Describe the physical meaning of the various components of the stress-energy tensor $T^{a b}$ of the electromagnetic field.

Suppose that one is given an electric field $\mathbf{E}(\mathbf{x})$ and a magnetic field $\mathbf{B}(\mathbf{x})$. Show that the angular momentum about the origin of these fields is

$$\mathbf{J}=\frac{1}{\mu_{0}} \int \mathbf{x} \times(\mathbf{E} \times \mathbf{B}) d^{3} \mathbf{x}$$

where the integral is taken over all space.

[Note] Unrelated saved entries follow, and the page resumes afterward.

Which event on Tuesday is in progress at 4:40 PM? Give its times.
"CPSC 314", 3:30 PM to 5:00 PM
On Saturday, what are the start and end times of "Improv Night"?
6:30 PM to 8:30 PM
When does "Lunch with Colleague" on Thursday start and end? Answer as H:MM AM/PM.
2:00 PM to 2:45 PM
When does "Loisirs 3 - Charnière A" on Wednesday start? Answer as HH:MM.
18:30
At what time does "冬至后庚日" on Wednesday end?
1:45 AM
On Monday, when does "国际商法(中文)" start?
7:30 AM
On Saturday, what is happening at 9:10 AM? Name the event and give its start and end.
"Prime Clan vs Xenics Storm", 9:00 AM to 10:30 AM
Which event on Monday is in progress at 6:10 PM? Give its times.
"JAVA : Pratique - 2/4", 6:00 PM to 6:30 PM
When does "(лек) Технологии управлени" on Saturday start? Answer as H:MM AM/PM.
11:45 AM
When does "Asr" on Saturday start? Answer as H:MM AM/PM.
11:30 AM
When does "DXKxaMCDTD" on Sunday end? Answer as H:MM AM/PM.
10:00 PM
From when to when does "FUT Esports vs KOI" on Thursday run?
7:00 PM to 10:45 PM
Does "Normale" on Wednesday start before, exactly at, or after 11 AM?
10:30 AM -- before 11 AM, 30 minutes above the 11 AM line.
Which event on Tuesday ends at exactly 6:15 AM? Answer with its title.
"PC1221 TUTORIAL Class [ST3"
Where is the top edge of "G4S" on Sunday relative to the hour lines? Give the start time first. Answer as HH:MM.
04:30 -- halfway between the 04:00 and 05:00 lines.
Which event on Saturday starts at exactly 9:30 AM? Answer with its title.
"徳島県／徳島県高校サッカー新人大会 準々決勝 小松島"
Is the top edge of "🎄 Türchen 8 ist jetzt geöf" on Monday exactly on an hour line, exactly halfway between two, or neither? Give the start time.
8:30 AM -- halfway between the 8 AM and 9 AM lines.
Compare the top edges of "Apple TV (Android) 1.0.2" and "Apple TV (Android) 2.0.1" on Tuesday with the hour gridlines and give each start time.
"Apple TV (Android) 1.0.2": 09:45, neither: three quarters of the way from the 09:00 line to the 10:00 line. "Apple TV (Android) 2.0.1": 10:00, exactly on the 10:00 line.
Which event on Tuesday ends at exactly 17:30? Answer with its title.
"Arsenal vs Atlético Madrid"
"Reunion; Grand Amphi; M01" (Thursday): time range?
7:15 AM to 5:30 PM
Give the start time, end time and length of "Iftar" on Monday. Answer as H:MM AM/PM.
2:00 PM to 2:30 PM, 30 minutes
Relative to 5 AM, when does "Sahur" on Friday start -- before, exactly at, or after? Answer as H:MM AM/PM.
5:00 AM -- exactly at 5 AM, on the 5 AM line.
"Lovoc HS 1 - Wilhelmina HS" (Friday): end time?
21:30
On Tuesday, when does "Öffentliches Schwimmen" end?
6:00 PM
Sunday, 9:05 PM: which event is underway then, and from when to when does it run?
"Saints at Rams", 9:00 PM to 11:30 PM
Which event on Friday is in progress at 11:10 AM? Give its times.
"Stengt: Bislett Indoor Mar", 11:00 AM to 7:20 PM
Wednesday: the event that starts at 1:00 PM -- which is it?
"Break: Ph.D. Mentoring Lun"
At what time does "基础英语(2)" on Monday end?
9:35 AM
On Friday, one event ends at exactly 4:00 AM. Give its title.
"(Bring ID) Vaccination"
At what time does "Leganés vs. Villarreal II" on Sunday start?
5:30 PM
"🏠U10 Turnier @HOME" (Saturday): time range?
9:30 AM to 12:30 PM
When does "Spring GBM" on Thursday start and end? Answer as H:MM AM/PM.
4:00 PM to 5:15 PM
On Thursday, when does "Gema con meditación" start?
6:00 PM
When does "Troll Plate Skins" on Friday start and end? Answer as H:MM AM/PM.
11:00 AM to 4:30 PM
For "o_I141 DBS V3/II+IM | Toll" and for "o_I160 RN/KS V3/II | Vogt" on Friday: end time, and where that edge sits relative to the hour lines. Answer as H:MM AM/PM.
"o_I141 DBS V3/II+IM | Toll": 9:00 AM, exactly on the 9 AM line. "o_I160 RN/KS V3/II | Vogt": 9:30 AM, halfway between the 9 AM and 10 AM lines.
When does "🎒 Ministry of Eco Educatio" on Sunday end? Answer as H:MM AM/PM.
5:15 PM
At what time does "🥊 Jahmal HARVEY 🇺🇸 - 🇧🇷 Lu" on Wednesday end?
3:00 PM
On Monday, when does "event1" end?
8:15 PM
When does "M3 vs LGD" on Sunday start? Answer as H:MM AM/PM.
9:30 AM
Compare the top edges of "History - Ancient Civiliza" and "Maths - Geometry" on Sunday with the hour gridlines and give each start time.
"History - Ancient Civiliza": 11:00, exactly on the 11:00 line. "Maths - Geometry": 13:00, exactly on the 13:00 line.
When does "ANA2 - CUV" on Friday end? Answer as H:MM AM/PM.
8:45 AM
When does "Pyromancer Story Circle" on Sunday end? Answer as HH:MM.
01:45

A point electric charge $Q$ is at the origin, and has electric field

$$\mathbf{E}=\frac{Q}{4 \pi \epsilon_{0}} \frac{\mathbf{x}}{|\mathbf{x}|^{3}}$$

A point magnetic monopole of strength $P$ is at $\mathbf{y}$ and has magnetic field

$$\mathbf{B}=\frac{\mu_{0} P}{4 \pi} \frac{\mathbf{x}-\mathbf{y}}{|\mathbf{x}-\mathbf{y}|^{3}}$$

Find the component, along the axis between the electric charge and the magnetic monopole, of the angular momentum of the electromagnetic field about the origin.

[Hint: You may find it helpful to express both $\mathbf{E}$ and $\mathbf{B}$ as gradients of scalar potentials.]